_Supplied records_:
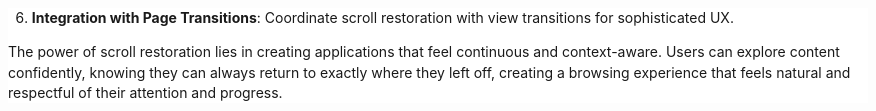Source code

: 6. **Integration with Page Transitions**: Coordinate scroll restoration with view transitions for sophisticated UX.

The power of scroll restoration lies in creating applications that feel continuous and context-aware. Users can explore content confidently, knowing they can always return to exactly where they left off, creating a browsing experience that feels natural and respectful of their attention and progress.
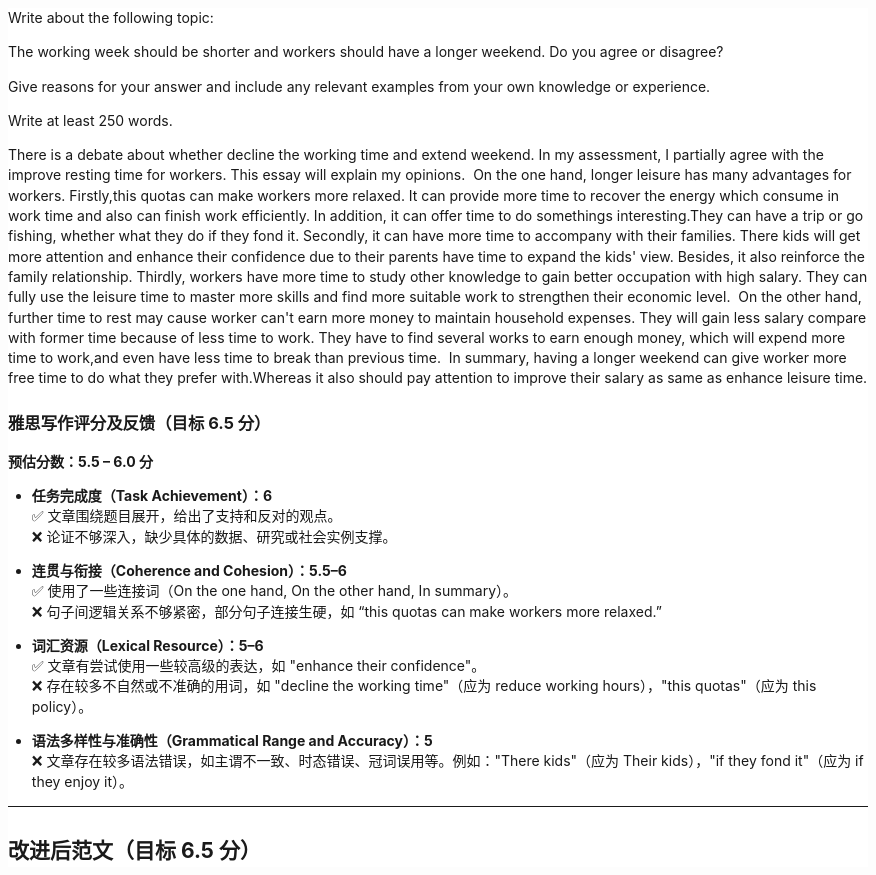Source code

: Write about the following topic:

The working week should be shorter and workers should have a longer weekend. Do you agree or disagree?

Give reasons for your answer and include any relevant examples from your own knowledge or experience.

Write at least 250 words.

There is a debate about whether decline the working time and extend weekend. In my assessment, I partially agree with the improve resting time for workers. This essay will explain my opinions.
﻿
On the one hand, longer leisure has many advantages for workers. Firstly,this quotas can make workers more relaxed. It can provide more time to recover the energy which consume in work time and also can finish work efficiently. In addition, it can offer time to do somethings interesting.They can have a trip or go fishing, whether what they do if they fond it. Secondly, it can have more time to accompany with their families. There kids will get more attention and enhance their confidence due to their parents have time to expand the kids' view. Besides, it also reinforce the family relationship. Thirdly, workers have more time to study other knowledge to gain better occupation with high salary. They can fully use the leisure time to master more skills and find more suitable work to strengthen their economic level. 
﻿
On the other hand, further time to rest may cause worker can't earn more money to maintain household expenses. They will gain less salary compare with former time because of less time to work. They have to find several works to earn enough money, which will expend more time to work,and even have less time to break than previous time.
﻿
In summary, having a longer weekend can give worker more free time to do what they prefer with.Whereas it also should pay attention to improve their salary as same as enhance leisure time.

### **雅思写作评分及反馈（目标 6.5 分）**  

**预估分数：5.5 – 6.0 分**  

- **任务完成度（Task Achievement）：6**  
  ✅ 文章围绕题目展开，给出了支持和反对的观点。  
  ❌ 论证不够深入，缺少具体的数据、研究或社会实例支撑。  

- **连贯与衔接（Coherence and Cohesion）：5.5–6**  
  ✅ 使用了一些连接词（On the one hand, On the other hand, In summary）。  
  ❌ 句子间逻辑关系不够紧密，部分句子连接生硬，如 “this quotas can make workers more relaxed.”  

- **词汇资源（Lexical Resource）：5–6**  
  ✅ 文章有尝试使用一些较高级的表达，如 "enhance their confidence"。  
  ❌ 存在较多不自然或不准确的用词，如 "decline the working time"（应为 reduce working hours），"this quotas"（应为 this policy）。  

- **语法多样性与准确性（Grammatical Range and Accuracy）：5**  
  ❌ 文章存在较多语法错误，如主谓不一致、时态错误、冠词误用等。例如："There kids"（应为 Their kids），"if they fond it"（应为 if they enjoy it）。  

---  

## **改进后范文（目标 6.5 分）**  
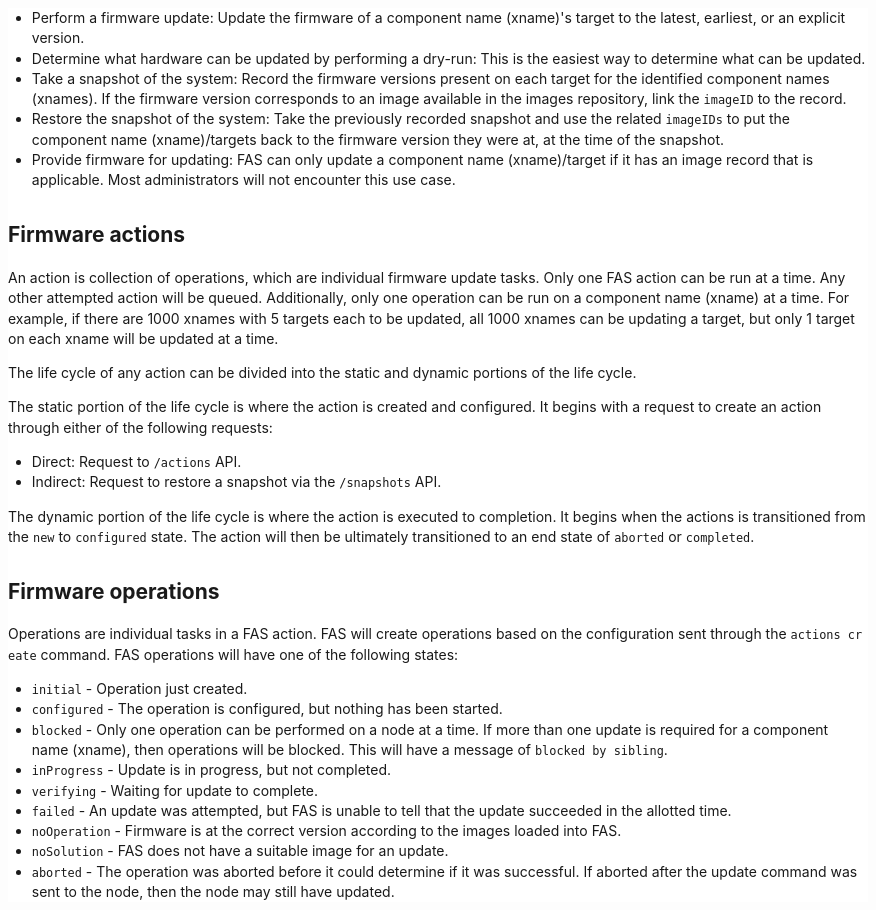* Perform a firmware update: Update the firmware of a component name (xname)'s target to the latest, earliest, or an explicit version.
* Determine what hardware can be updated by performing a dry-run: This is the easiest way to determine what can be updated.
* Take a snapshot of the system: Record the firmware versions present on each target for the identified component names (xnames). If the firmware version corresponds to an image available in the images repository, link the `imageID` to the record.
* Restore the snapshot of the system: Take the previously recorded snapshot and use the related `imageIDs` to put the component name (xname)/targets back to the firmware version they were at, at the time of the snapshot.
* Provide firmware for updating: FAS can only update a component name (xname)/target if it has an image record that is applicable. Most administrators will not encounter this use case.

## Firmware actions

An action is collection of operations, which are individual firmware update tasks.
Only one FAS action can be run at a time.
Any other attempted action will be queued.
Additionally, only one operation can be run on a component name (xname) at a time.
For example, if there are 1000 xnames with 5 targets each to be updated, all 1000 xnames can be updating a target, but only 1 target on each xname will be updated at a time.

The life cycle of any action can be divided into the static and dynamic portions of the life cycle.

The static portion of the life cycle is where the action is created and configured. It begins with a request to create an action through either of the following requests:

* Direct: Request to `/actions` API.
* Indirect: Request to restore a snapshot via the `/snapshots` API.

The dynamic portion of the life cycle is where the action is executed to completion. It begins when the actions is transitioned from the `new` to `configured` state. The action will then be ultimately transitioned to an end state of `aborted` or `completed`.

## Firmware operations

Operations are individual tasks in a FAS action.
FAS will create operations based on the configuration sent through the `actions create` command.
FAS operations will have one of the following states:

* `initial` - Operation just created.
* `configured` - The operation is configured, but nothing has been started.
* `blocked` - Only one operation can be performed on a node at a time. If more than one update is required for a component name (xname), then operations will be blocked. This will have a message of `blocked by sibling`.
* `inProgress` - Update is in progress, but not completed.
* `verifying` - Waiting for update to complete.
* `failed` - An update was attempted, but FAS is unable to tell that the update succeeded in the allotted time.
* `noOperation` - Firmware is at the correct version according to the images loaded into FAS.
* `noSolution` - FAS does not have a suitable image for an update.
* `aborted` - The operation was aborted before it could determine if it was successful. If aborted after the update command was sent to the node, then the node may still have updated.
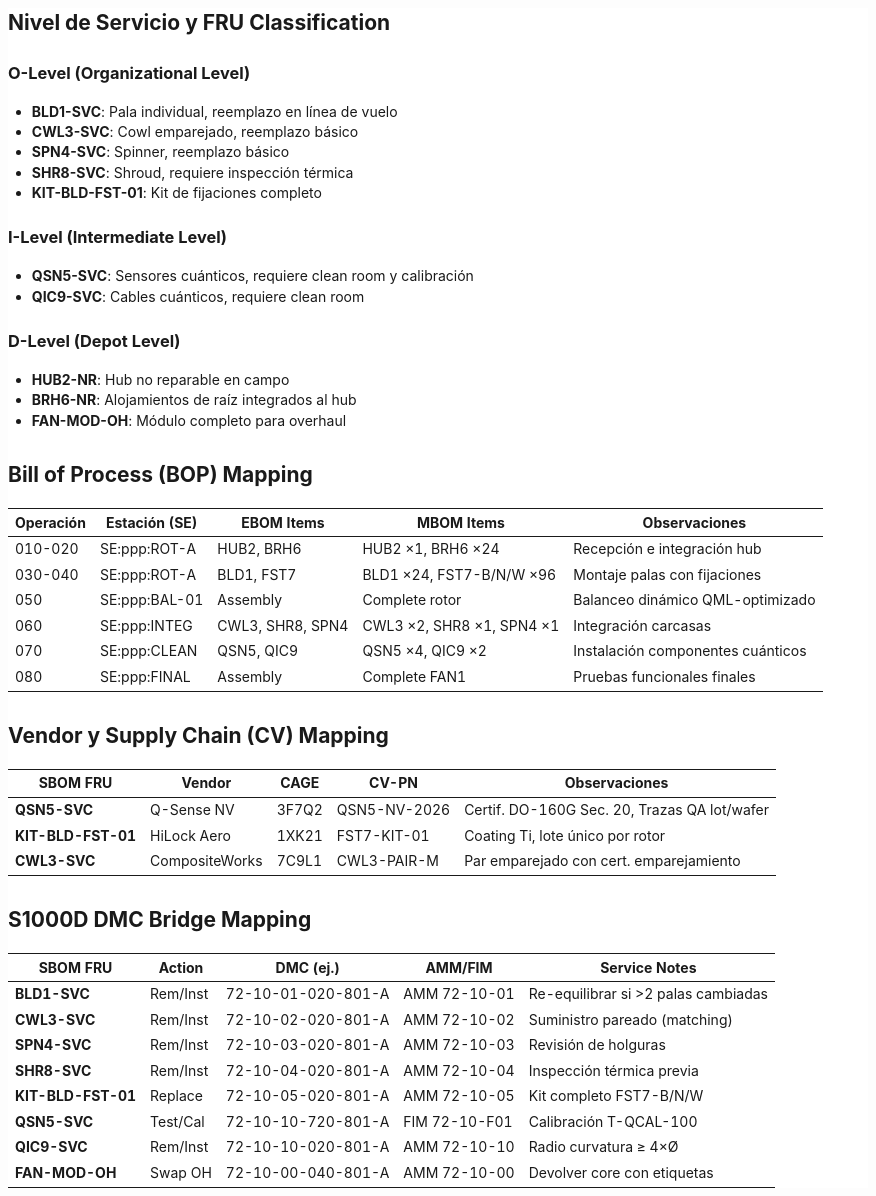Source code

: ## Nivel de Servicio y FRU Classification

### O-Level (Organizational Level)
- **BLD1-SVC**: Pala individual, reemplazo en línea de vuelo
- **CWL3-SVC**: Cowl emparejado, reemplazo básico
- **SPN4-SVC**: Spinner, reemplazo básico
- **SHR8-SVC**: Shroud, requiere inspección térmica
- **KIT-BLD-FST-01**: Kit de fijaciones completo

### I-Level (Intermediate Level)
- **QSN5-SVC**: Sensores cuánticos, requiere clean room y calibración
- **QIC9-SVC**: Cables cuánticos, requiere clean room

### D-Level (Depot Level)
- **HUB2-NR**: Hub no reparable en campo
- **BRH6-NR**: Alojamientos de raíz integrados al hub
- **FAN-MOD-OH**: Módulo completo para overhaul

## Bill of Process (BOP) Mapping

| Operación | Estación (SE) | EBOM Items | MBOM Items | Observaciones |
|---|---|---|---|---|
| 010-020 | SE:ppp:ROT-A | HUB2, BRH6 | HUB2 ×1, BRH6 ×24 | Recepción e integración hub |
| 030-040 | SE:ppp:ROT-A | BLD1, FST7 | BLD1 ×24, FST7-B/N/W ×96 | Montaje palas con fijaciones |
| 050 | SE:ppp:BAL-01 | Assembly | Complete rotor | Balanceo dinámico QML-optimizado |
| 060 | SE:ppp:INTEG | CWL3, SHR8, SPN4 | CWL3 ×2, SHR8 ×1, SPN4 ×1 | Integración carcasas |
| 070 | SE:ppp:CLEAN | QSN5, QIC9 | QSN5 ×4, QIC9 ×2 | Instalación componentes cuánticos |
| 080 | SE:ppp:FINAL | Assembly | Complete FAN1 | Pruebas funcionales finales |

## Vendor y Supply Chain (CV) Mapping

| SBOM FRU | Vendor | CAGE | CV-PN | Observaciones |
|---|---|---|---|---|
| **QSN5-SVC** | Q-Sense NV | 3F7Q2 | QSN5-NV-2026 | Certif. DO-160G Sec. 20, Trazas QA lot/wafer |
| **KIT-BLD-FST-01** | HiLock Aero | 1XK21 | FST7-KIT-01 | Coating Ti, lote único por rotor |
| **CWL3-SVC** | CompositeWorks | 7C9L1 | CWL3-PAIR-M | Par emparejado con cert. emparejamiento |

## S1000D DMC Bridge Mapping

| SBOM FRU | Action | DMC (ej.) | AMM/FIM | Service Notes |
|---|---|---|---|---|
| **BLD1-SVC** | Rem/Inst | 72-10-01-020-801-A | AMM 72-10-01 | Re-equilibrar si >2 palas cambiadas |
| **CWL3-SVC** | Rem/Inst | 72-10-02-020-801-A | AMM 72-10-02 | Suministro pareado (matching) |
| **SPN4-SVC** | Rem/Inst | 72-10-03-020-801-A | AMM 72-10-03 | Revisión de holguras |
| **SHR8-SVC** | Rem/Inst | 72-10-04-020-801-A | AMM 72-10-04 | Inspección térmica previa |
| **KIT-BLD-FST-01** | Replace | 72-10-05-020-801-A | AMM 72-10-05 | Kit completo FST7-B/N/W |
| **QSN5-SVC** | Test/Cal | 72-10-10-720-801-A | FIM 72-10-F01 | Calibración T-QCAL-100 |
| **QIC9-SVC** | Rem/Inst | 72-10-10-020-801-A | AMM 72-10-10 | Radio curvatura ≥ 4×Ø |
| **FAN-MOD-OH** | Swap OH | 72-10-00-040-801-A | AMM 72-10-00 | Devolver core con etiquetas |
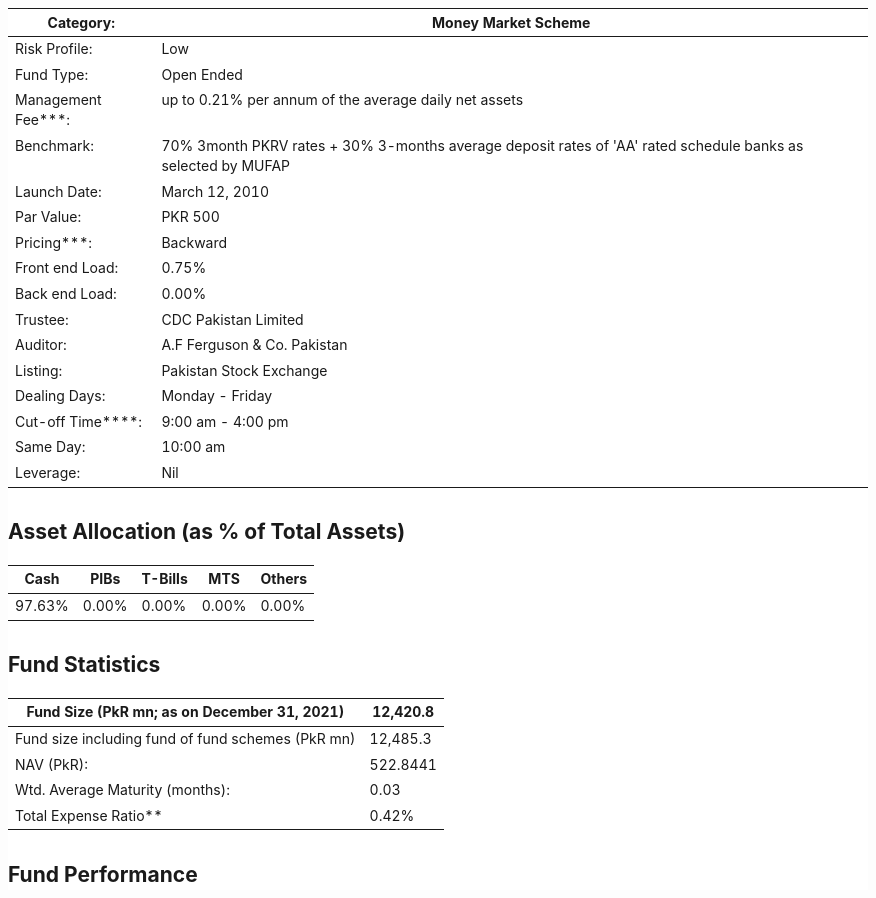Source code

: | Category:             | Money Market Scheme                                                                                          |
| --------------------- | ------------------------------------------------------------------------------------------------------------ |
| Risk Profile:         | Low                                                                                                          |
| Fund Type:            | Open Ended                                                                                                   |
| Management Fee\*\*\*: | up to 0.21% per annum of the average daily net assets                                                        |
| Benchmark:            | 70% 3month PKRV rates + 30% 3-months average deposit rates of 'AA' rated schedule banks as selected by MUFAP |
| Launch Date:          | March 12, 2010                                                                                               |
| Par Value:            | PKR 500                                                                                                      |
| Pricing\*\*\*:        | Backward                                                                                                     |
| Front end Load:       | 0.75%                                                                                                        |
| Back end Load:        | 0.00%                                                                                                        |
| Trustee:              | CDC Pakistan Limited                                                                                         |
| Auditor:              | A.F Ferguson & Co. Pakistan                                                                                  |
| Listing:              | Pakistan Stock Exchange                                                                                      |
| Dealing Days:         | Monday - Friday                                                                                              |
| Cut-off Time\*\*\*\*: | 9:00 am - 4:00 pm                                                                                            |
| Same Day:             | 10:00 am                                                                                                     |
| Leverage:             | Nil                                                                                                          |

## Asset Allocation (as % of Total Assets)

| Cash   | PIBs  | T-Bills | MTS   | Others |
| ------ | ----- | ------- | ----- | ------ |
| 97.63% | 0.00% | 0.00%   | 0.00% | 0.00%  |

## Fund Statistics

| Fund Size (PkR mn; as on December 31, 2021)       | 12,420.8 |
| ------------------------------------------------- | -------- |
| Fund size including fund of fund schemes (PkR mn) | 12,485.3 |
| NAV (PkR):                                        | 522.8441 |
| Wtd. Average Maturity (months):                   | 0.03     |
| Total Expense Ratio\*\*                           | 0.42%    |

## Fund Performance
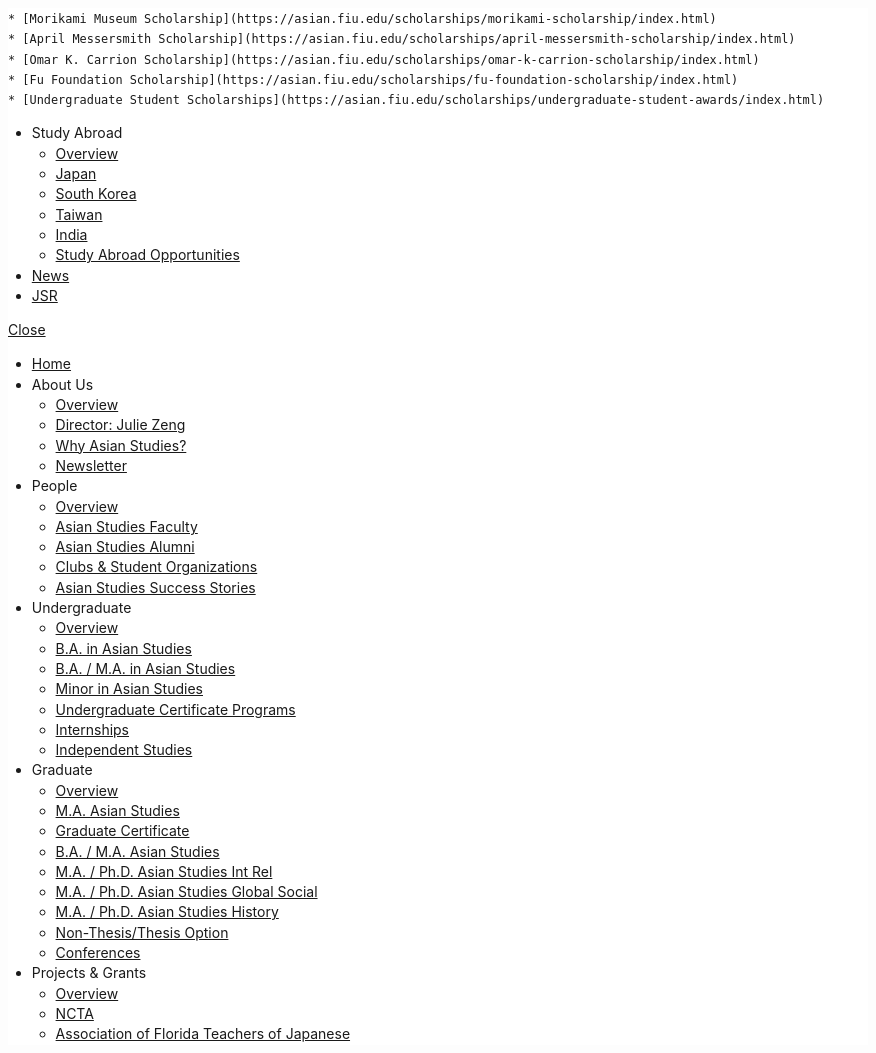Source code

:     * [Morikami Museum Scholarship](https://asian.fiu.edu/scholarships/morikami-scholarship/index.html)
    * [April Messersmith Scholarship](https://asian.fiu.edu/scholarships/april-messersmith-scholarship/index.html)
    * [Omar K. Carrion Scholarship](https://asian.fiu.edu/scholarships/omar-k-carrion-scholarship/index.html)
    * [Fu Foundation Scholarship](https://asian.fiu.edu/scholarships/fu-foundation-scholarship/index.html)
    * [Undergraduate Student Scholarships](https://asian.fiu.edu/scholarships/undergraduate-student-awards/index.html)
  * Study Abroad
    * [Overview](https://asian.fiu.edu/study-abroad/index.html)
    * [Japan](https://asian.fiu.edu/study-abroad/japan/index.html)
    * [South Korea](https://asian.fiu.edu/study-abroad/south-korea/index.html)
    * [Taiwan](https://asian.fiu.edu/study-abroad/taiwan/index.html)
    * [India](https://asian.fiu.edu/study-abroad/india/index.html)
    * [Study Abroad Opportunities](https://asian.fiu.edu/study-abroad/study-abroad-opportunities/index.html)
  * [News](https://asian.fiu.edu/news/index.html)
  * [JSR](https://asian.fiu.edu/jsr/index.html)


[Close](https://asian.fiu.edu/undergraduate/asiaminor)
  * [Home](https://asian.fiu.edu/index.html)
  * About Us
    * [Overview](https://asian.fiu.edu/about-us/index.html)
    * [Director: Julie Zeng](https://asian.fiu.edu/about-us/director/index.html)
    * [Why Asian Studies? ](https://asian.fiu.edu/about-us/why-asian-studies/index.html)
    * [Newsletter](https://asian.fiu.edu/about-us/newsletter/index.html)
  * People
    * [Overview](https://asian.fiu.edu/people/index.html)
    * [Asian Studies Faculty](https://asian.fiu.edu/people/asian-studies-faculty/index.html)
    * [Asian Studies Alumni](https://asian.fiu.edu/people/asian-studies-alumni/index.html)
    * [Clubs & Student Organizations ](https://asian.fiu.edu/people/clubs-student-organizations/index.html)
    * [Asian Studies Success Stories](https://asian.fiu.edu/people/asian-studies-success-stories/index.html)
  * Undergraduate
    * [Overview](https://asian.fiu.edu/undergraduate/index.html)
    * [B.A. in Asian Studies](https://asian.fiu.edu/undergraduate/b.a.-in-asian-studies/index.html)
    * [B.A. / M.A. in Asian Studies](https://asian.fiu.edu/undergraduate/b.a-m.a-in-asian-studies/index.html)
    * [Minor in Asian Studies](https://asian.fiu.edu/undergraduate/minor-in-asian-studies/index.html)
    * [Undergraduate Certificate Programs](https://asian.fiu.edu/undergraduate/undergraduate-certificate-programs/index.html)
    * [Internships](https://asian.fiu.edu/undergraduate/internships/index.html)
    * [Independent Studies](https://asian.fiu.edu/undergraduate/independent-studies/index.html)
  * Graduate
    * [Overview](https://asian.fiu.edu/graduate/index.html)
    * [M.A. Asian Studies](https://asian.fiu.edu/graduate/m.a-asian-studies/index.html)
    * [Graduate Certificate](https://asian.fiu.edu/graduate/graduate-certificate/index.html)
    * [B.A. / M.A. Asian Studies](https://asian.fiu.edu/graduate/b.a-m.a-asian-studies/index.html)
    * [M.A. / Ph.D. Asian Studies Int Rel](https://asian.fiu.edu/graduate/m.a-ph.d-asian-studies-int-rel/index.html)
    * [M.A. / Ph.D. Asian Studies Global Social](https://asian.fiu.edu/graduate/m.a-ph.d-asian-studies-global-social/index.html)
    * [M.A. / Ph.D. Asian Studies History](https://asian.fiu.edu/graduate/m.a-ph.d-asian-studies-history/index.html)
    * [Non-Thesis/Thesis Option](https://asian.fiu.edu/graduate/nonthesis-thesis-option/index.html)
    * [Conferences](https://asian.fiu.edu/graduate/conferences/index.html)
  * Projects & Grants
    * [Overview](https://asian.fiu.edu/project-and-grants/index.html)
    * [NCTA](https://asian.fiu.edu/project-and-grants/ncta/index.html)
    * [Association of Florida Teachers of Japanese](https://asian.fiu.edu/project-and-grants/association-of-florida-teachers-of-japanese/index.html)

_What to do_: Rewrite the lines starting at the one containing "Operations are individual" and ending at the one containing "FAS operations will", replacing "individual" with "discrete" and leaving all other text unchanged. Return only those lines.

_Solution below_:
Operations are discrete tasks in a FAS action.
FAS will create operations based on the configuration sent through the `actions create` command.
FAS operations will have one of the following states:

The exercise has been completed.